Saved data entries
- Opening Delimiter -

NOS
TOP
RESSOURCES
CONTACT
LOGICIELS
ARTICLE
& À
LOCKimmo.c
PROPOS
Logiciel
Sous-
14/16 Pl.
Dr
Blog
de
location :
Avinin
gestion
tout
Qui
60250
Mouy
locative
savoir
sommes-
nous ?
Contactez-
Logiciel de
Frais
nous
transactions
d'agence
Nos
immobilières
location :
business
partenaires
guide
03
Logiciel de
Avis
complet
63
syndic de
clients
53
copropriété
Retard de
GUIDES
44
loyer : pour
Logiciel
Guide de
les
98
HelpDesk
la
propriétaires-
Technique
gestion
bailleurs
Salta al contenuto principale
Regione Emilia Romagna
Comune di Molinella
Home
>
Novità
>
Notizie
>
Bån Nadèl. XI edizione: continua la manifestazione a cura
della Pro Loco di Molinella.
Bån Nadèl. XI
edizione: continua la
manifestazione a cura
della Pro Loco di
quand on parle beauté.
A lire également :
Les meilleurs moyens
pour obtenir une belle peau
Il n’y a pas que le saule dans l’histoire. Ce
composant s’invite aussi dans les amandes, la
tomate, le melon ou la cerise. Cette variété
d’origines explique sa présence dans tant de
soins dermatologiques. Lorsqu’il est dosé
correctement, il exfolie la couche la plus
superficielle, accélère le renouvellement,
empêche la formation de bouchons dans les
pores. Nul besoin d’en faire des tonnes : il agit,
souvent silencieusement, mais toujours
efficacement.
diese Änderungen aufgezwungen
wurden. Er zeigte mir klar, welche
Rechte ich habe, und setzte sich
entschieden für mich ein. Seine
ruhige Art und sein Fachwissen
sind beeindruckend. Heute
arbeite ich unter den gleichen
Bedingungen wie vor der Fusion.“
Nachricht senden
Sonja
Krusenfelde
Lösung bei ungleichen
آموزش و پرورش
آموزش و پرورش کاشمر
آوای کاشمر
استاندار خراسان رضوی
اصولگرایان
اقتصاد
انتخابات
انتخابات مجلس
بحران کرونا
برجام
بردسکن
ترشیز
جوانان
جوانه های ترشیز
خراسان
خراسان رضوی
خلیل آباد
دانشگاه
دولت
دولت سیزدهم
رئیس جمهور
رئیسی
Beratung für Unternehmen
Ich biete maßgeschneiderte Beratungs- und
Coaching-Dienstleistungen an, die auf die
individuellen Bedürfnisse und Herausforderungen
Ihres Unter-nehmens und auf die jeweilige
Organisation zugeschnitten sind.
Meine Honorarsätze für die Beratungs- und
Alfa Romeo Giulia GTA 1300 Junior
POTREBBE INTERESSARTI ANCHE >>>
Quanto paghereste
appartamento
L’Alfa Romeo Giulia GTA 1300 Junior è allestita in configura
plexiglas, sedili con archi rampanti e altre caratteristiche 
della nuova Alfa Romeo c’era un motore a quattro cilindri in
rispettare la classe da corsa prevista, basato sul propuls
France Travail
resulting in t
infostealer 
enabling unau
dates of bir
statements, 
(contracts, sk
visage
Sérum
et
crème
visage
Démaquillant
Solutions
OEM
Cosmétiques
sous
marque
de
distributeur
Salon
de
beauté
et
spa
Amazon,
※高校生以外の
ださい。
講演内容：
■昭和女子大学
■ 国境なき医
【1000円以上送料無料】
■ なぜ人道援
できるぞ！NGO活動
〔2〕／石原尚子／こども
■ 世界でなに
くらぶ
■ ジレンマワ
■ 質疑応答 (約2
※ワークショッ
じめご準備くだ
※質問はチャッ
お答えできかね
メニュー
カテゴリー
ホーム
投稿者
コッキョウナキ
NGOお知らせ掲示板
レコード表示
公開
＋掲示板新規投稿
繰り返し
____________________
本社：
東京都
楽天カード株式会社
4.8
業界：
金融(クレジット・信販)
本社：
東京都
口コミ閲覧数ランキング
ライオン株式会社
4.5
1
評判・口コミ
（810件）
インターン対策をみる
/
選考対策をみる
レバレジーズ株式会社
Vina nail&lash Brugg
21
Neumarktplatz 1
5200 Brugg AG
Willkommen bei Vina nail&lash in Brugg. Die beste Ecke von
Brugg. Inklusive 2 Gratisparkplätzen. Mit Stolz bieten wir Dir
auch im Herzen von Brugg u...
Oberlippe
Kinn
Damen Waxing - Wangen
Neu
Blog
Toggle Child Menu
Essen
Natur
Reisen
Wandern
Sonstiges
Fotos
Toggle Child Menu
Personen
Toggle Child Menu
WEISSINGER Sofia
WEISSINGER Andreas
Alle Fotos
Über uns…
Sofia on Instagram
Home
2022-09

- Closing Delimiter -

Restate verbatim all lines from the start of the data through the line containing "Salta al contenuto principale", with both ends kept.

RESPONSE BOX
NOS
TOP
RESSOURCES
CONTACT
LOGICIELS
ARTICLE
& À
LOCKimmo.c
PROPOS
Logiciel
Sous-
14/16 Pl.
Dr
Blog
de
location :
Avinin
gestion
tout
Qui
60250
Mouy
locative
savoir
sommes-
nous ?
Contactez-
Logiciel de
Frais
nous
transactions
d'agence
Nos
immobilières
location :
business
partenaires
guide
03
Logiciel de
Avis
complet
63
syndic de
clients
53
copropriété
Retard de
GUIDES
44
loyer : pour
Logiciel
Guide de
les
98
HelpDesk
la
propriétaires-
Technique
gestion
bailleurs
Salta al contenuto principale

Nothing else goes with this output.